> _Work to complete_
Pick up the note about painting a D-Day Dakota after its final sentence and keep writing it.

High Wycombe, 24 Apr 2014

When I am making pictures I  need to know what various details of an aircraft look like in order to portray it correctly, and for that nothing beats being able to go and see one.

I spent an enjoyable time the other day poking around in the lovely little De Havilland Aircraft Museum, being able to pore over every rivet and glued joint of their Mosquitos – my chief interest.

And I had the great privilege recently of being able to clamber around inside and sit in the cockpit of a 1942 Douglas Dakota at North Weald airfield, thanks to David Petters of Dakotair / the RAF Transport Command Memorial

They are aiming to have three of these venerable aircraft in D-Day livery carrying passengers, and commissioned me to make the picture you see above as part of the fund-raising effort. If you would like to support them by buying a print, click here

The picture depicts Dakota KG374, YS-DM of No 271 Squadron, flown by Flt Lt David Lord, who was posthumously awarded a Victoria Cross, the UK's highest military award for valour, for his efforts to resupply the British forces at Arnhem in 1944.

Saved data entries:
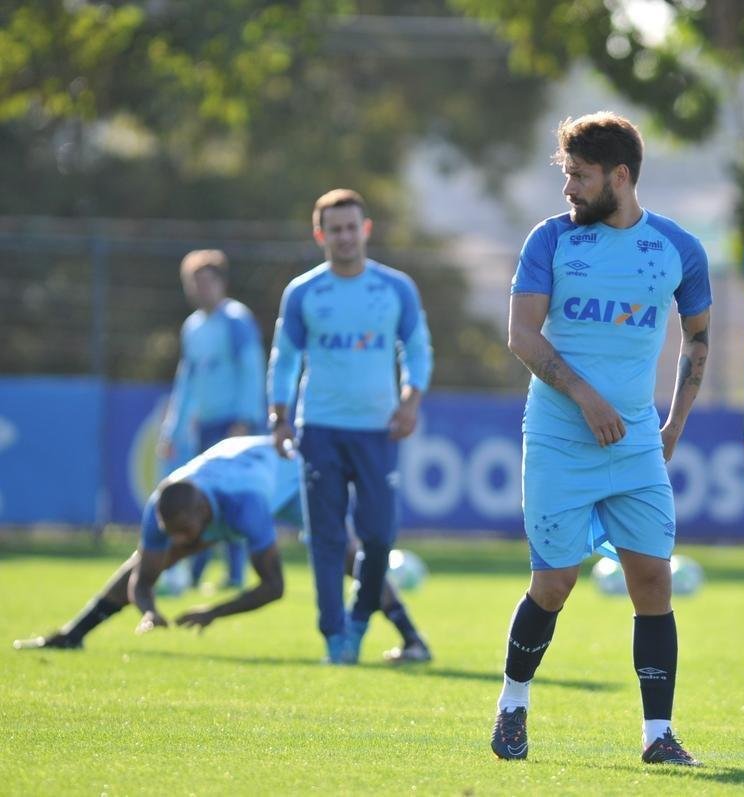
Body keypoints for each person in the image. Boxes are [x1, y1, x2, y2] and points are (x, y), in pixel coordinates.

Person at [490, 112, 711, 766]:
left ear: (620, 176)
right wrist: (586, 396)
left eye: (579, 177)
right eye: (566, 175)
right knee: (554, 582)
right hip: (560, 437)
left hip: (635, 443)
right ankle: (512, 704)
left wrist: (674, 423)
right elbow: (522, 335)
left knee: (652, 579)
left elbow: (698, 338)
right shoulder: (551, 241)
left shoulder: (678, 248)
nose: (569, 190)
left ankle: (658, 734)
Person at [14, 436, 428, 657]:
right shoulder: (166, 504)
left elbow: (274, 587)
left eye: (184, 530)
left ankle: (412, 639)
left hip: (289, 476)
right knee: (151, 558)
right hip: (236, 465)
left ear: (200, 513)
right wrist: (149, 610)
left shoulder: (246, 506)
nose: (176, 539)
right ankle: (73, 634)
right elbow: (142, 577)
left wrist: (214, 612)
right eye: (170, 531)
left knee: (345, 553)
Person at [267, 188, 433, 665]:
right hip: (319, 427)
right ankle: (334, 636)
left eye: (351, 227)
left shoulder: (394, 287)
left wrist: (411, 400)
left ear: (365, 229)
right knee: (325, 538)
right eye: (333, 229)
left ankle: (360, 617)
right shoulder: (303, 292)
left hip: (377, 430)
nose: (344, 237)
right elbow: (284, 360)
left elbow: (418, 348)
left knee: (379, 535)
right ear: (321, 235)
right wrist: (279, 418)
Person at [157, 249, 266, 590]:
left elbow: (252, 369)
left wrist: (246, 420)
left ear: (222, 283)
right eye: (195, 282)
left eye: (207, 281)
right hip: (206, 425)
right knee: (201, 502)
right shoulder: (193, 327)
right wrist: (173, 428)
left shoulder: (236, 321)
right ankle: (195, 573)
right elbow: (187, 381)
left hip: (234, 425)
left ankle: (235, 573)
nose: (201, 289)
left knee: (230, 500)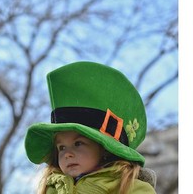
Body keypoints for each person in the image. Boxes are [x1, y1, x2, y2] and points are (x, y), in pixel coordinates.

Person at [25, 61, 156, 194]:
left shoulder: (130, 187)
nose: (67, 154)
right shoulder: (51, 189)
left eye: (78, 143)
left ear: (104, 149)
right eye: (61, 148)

> _Response to this task_
I have read about how rugged the Dakota supposedly was and how it could survive a remarkable amount of battle damage. But standing next to one in a dimly-lit hangar, then clambering inside (using the 'flashlight' apps on our mobile phones as torches), I was struck by the sheer lightweight flimsiness of its largely aluminium alloy construction.

It makes me marvel all the more at the bravery of those who flew them into combat zones loaded with men and materiel  - let alone jumped out of them.